You can also head directly to CPAN (the Comprehensive Perl Archive Network, described in Chapter 22, "CPAN"), using http://www.perl.com/CPAN or http://www.cpan.org. If those are too slow for you (and they might be because they're very popular), you should find a mirror close to you. The following URLs are just a few of the CPAN mirrors around the world, now numbering over one hundred:

http://www.funet.fi/pub/languages/perl/CPAN/
ftp://ftp.funet.fi/pub/languages/perl/CPAN/

ftp://ftp.cs.colorado.edu/pub/perl/CPAN/
ftp://ftp.cise.ufl.edu/pub/perl/CPAN/
ftp://ftp.perl.org/pub/perl/CPAN/
http://www.perl.com/CPAN-local
http://www.cpan.org/
http://www.perl.org/CPAN/
http://www.cs.uu.nl/mirror/CPAN/
http://CPAN.pacific.net.hk/
The first pair in that list, those at the funet.fi site, point to the master CPAN repository. The MIRRORED.BY file there contains a list of all other CPAN sites, so you can just get that file and then pick your favorite mirror. Some of them are available through FTP, others through HTTP (which makes a difference behind some corporate firewalls). The http://www.perl.com/CPAN multiplexor attempts to make this selection for you. You can change your selection if you like later.

Once you've fetched the source code and unpacked it into a directory, you should read the README and the INSTALL files to learn how to build Perl. There may also be an INSTALL.platform file for you to read there, where platform represents your operating system platform.

If your platform happens to be some variety of Unix, then your commands to fetch, configure, build, and install Perl might resemble what follows.

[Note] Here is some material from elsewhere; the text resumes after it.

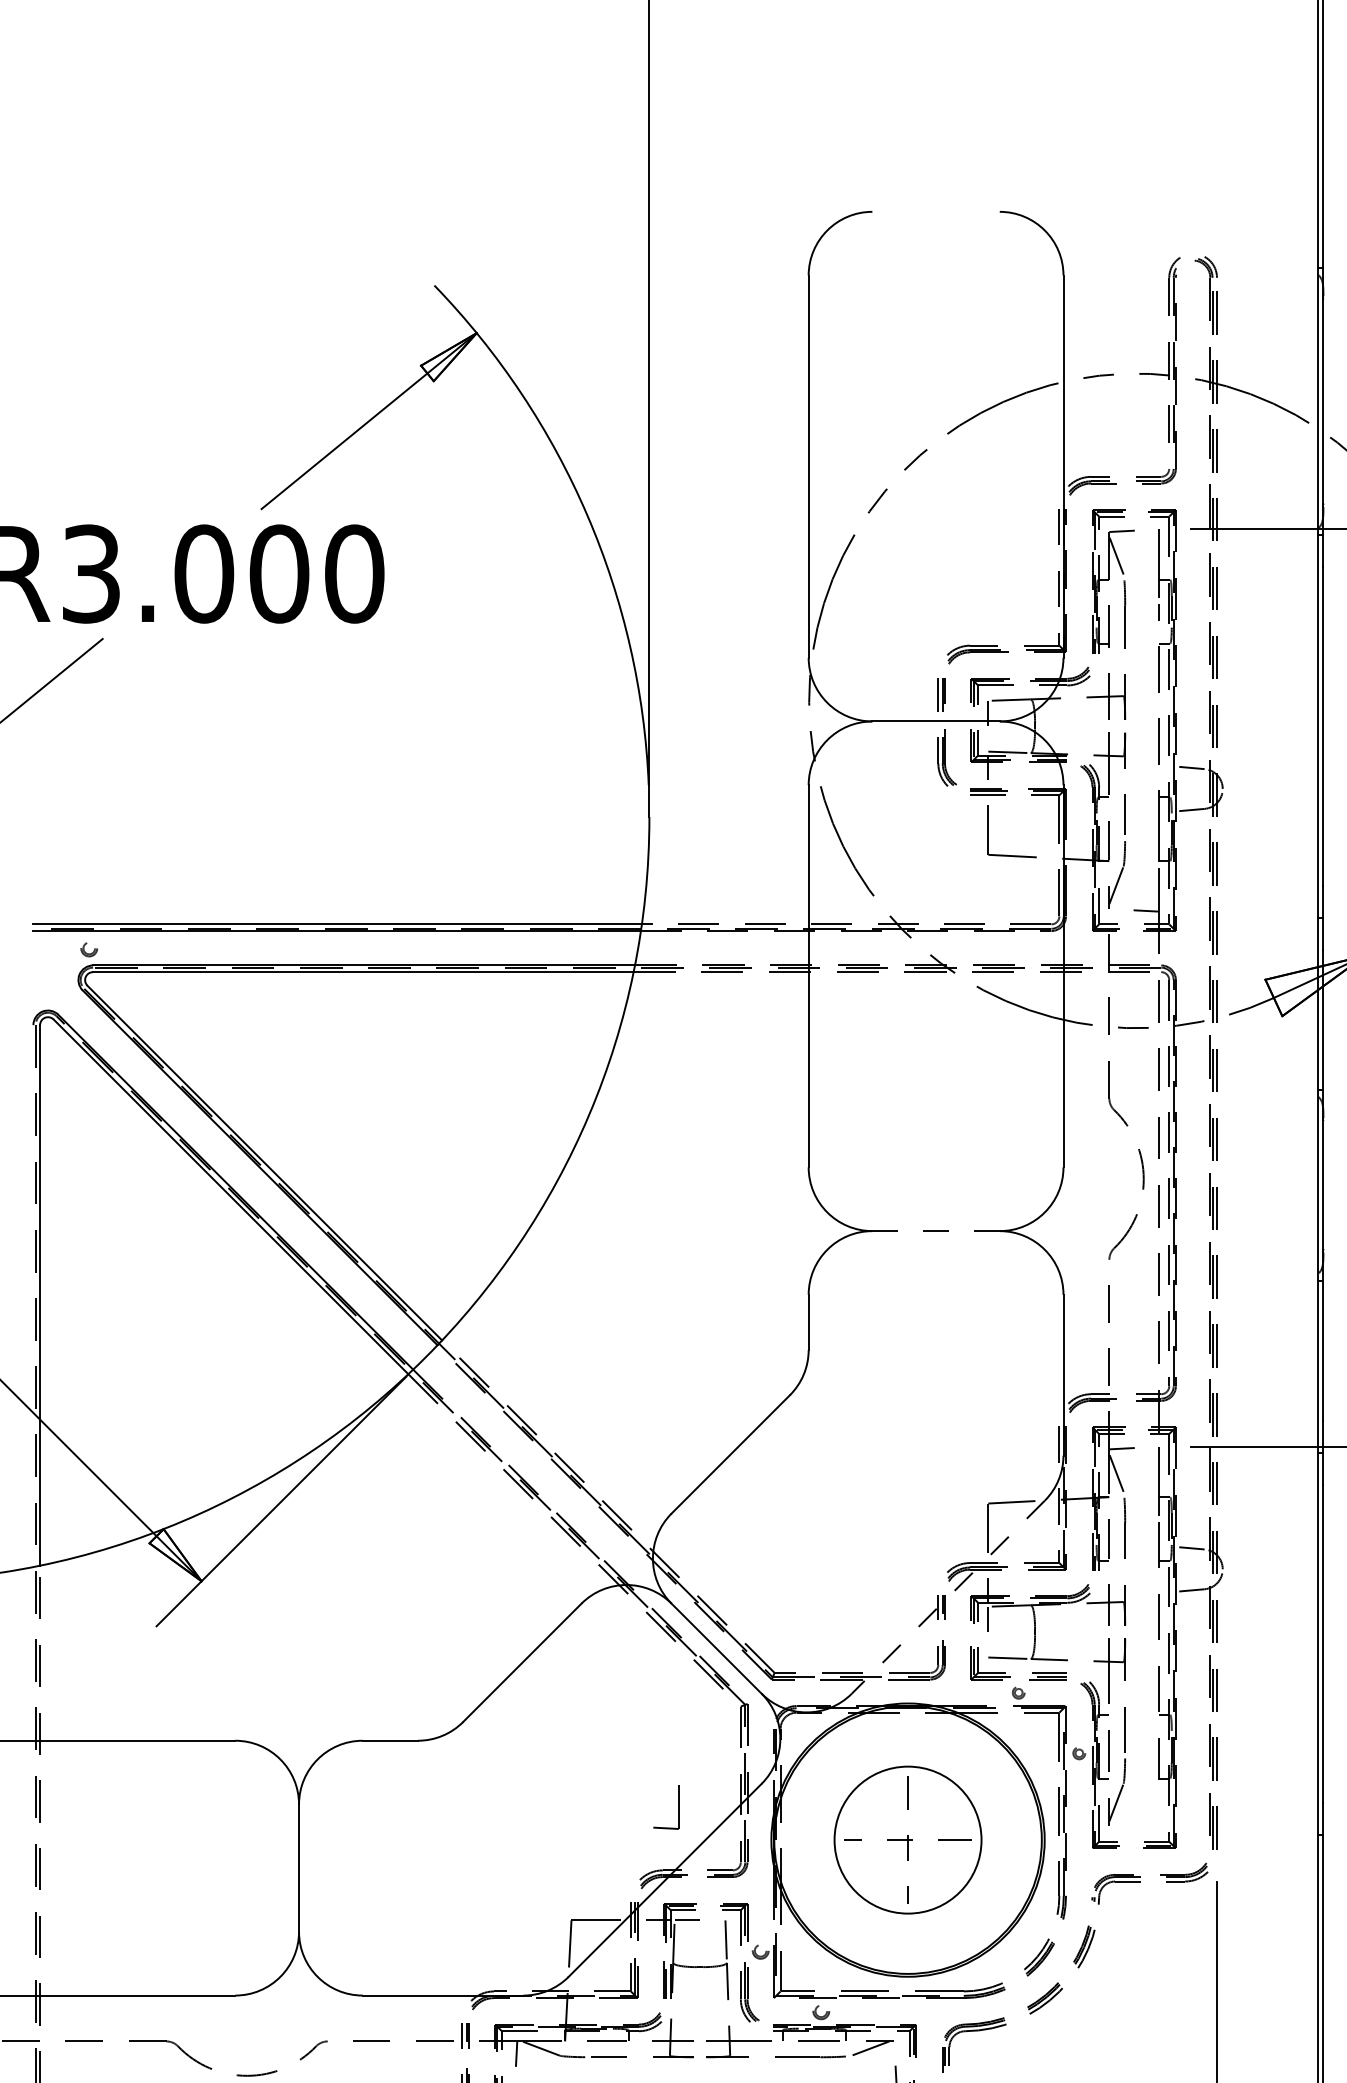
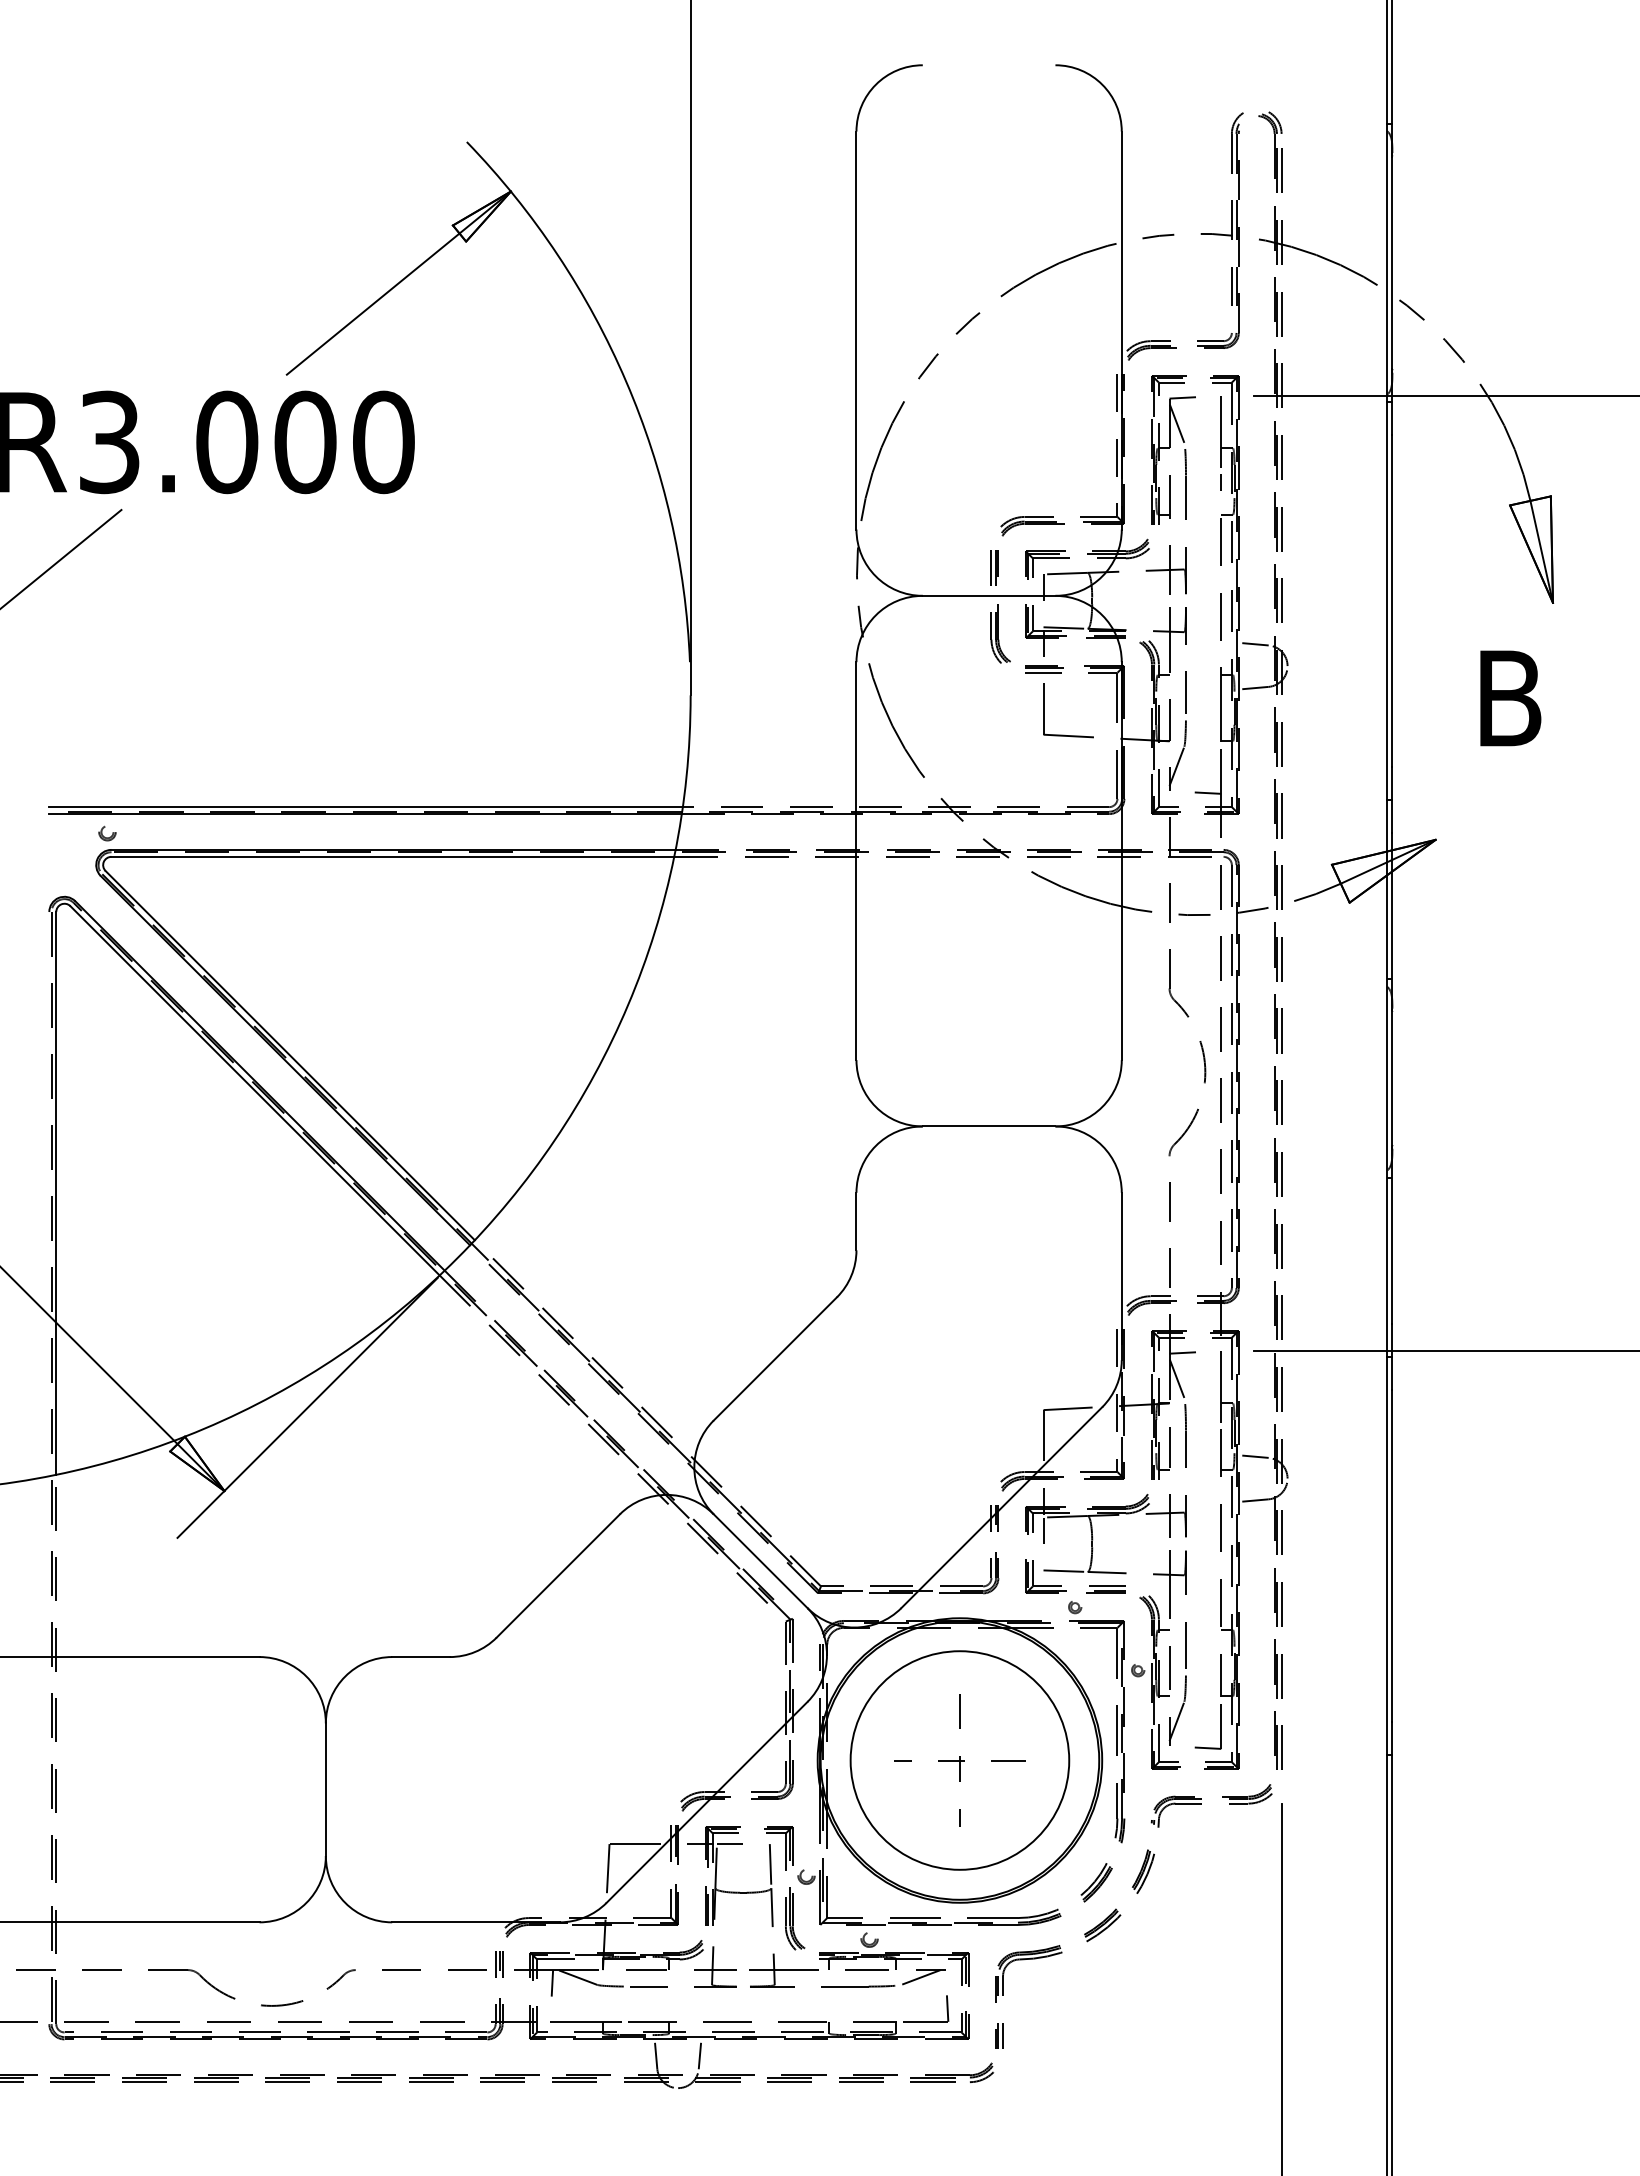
line: (936, 1231) -> (989, 1126), dashed -> solid
line: (947, 1597) -> (1001, 1507), dashed -> solid
part: (678, 1807) -> (1220, 1726), moved
circle: (907, 1840) -> (959, 1760), size x1.43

First, you must choose a command to fetch the source code. You can fetch with ftp:

% ftp ftp://ftp.funet.fi/pub/languages/perl/CPAN/src/latest.tar.gz
(Again, feel free to substitute a nearby CPAN mirror. Of course, if you live in Finland, that is your nearby CPAN mirror.) If you can't use ftp, you can download via the Web using a browser or a command-line tool:
% wget http://www.funet.fi/pub/languages/perl/CPAN/src/latest.tar.gz
Now unpack, configure, build, and install:
% tar zxf latest.tar.gz         Or gunzip first, then tar xf.
% cd perl-5.6.0                 Or 5.* for whatever number.
% sh Configure -des             Assumes default answers.
% make test && make install     Install typically requires superuser.
This uses a conventional C development environment, so if you don't have a C compiler, you can't compile Perl. See the CPAN ports directory for up-to-date status on each platform to learn whether Perl comes bundled (and if so, what version), whether you can get by with the standard source kit, or whether you need a special port. Download links are given for those systems that typically require special ports or for systems from vendors who normally don't provide a C compiler (or rather, who abnormally don't provide a C compiler).